Judith Schalansky – Der Hals der Giraffe

„Ein Bildungsroman“ hat Judith Schalansky ihren Roman untertitelt. Und in der Tat geht es um Bildung: im Zentrum steht die Lehrerin Inga Lohmark. Biologie und Sport – die beiden Lebenswissenschaften vermittelt sie tapfer auch nach Untergang des Sozialismus und obwohl ihre Schule vor der Schließung steht. Mit Argusaugen beobachtet und beurteilt sie ihre Schüler – das menschliche Potenzial, das man ihr vorsetzt, wird von Jahr zu Jahr schwächer. Physisch wie intellektuell. Aber eigentlich sind eh alle nur Stereotypen, hundertfach gesehen, in der schlimmsten Phase ihrer Entwicklung – der Pubertät – eigentlich eine Zumutung. Die Kollegen sind da auch nicht besser, biedern sich an, haben nicht verstanden, worauf es im Unterricht und im Leben ankommt: Disziplin, Fleiß, Anstrengung. Mürrisch bis sarkastisch blickt Inga Lohmark auf ihr Umfeld und merkt bisweilen sogar, dass ihr auf der zwischenmenschlichen Ebene einiges fehlt.

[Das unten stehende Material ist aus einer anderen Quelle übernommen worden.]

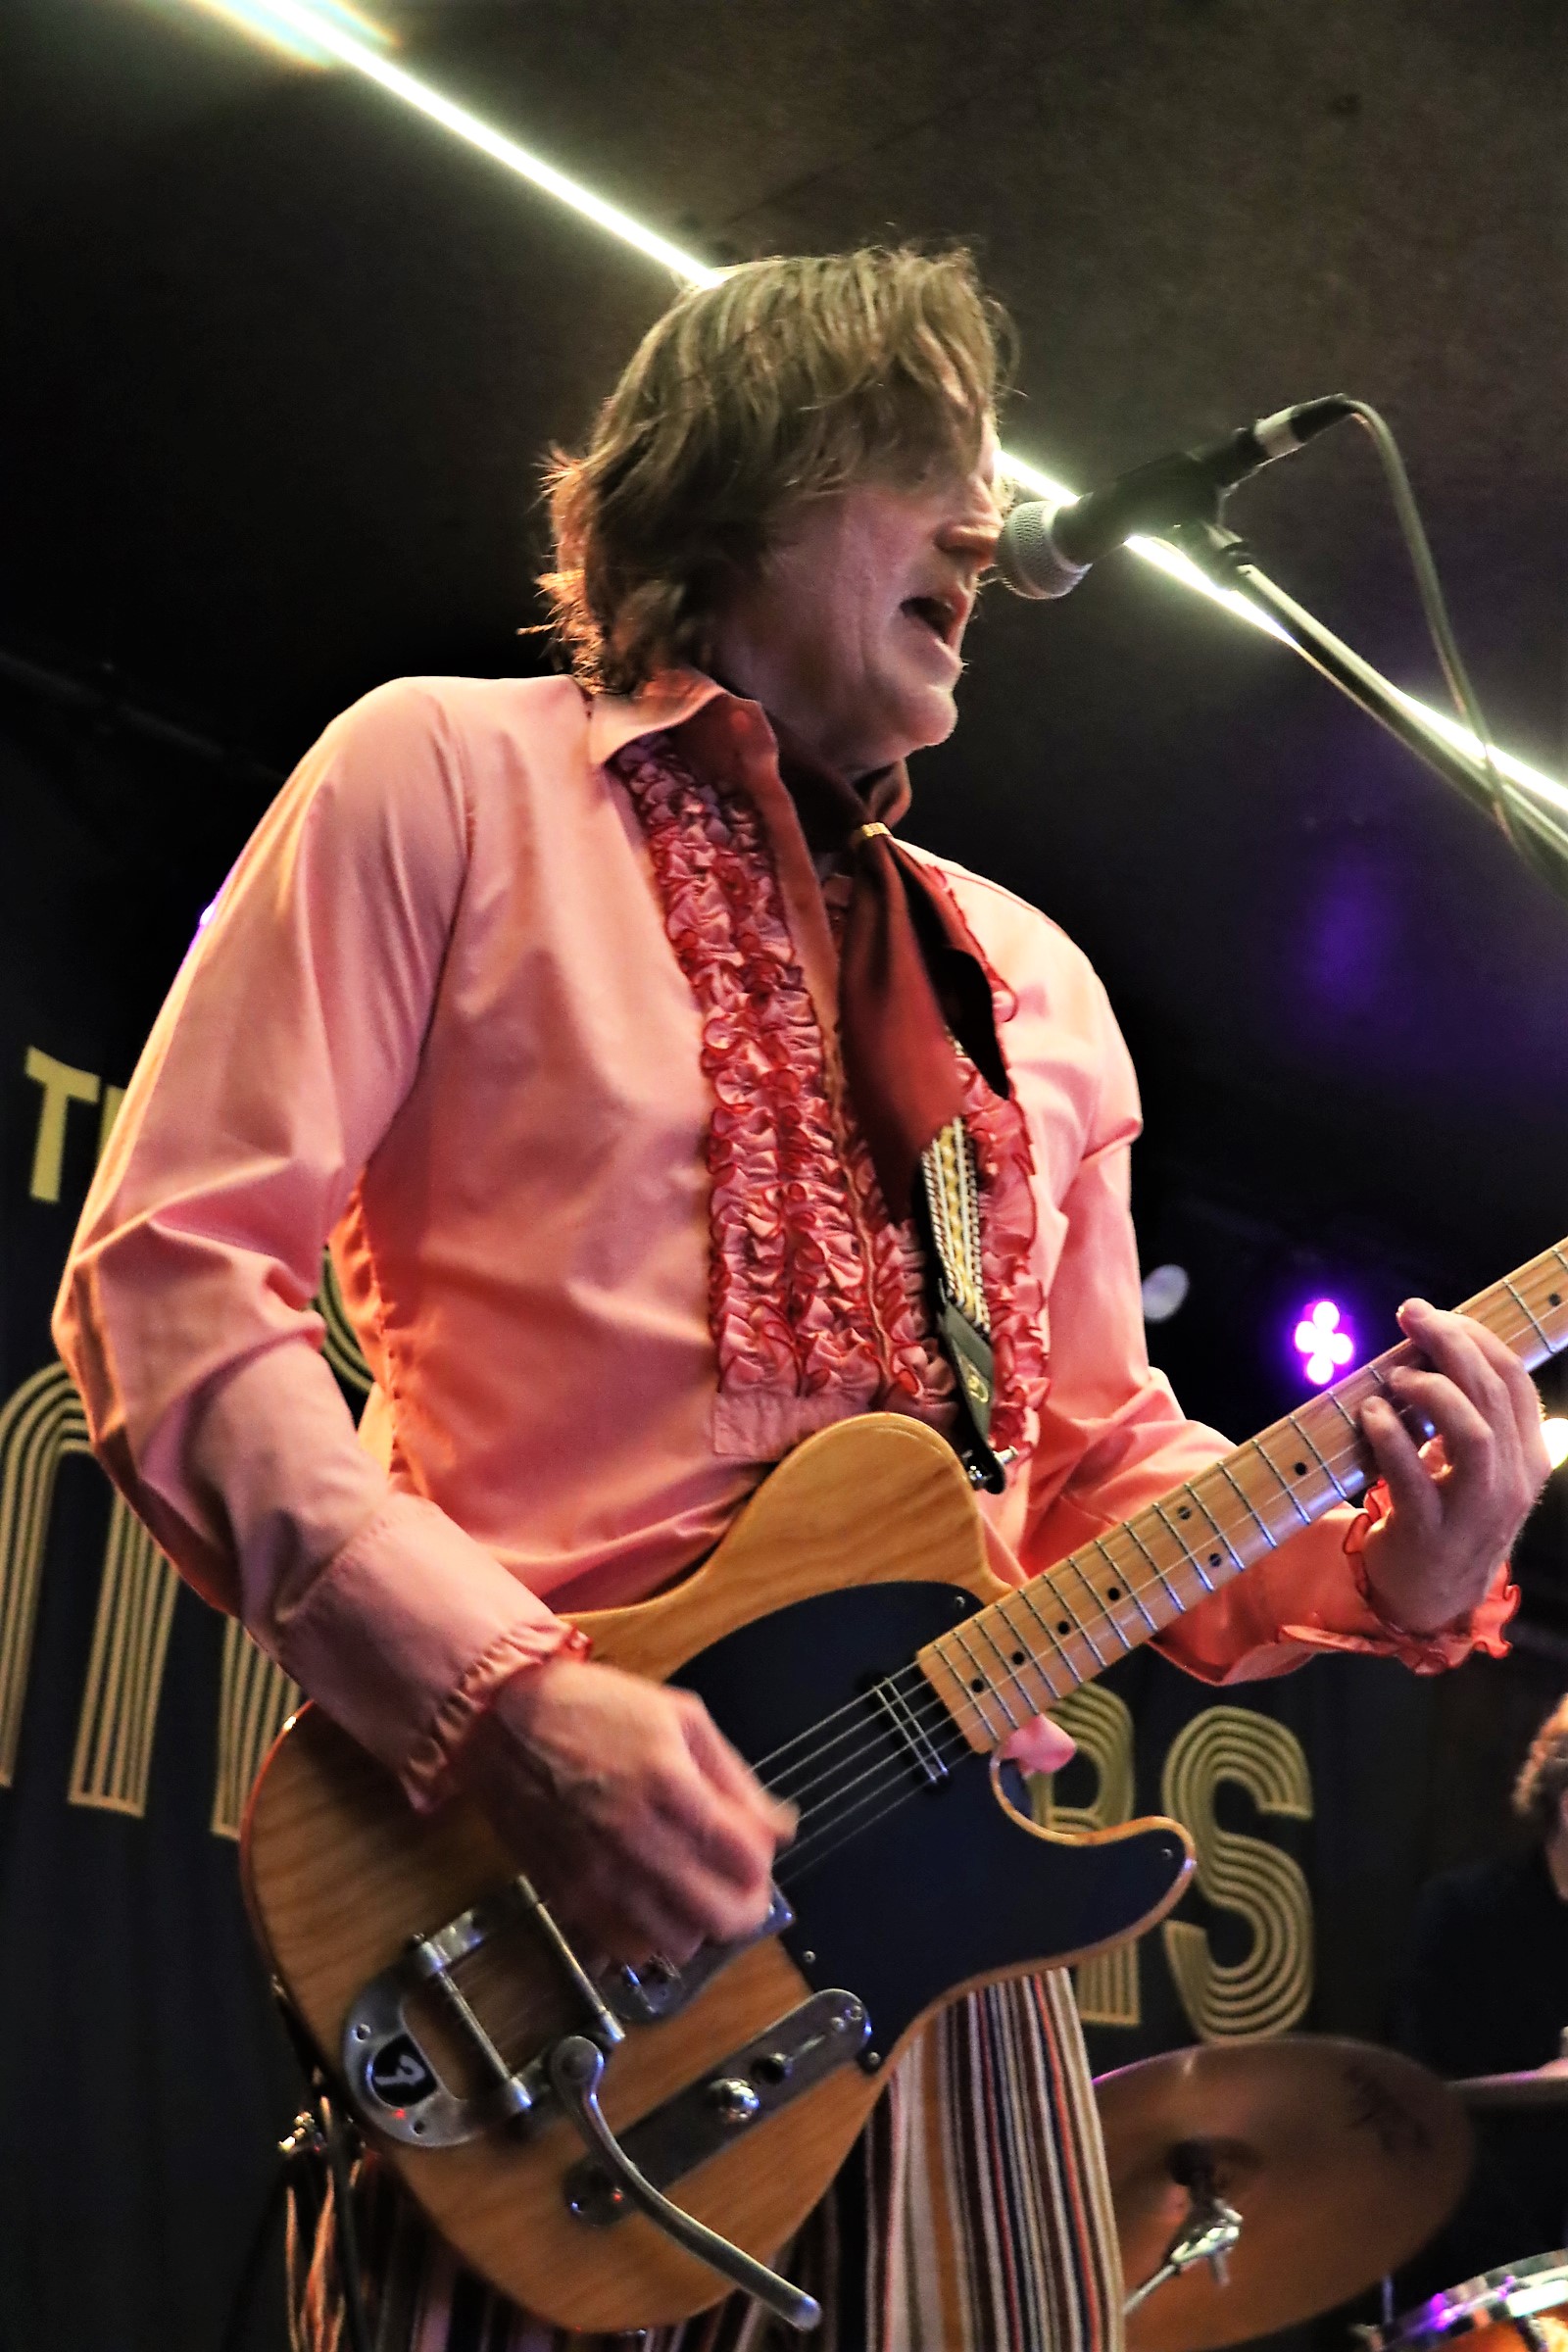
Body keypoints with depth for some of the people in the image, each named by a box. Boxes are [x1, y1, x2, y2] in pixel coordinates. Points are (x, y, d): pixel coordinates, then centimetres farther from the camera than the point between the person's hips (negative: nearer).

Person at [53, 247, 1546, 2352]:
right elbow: (163, 1274, -8)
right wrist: (502, 1696, -19)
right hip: (533, 1912, -5)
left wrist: (1378, 1570, -1)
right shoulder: (449, 777, 0)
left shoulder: (1029, 983, 17)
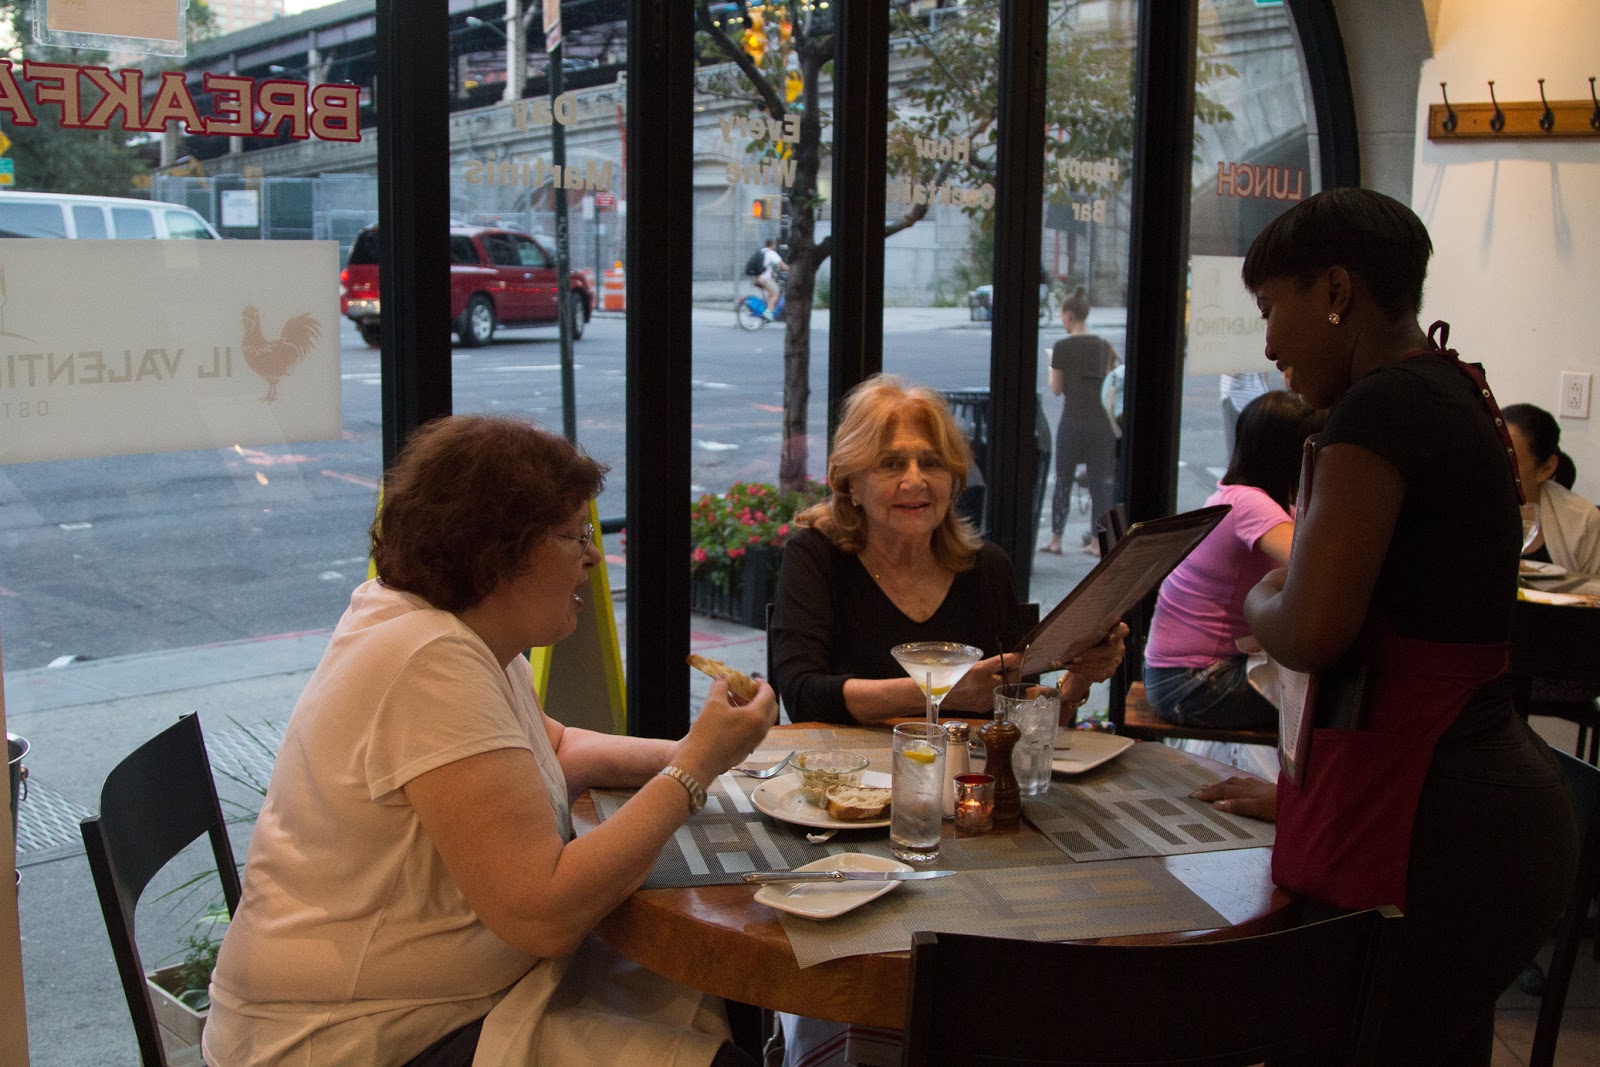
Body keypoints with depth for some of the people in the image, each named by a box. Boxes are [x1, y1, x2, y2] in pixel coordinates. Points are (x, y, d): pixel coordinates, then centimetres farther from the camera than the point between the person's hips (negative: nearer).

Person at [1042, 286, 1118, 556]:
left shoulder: (1062, 347, -8)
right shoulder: (1104, 346, 5)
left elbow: (1056, 389, -3)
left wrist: (1051, 365, 12)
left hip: (1073, 421, -3)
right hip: (1102, 422, 3)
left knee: (1063, 481, 7)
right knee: (1100, 482, 7)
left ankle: (1055, 539, 11)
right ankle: (1097, 540, 9)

Der kurze Roman offenbart vieles der Lehrerin, deren Wirken und letztlich Leben leider sinnlos bleibt, da das Wesentliche fehlt: ihre Tochter und Zuneigung. Die Vergleiche aus der Biologie, messerscharf auf alle Lebenssituationen umgesetzt, sind schlichtweg herrlich, sprachlich ist das Buch ein Hochgenuss und zurecht bejubelt worden. Ist man lange Zeit noch gehässig bei der Protagonistin, offenbart sich mehr und mehr die psychologische Ebene und man gewinnt einen anderen Eindruck, Mitleid macht sich breit. Ein offenes Ende lässt einem ratlos zurück und doch hat man dabei in einen Spiegel geblickt und durchaus was erkennen können.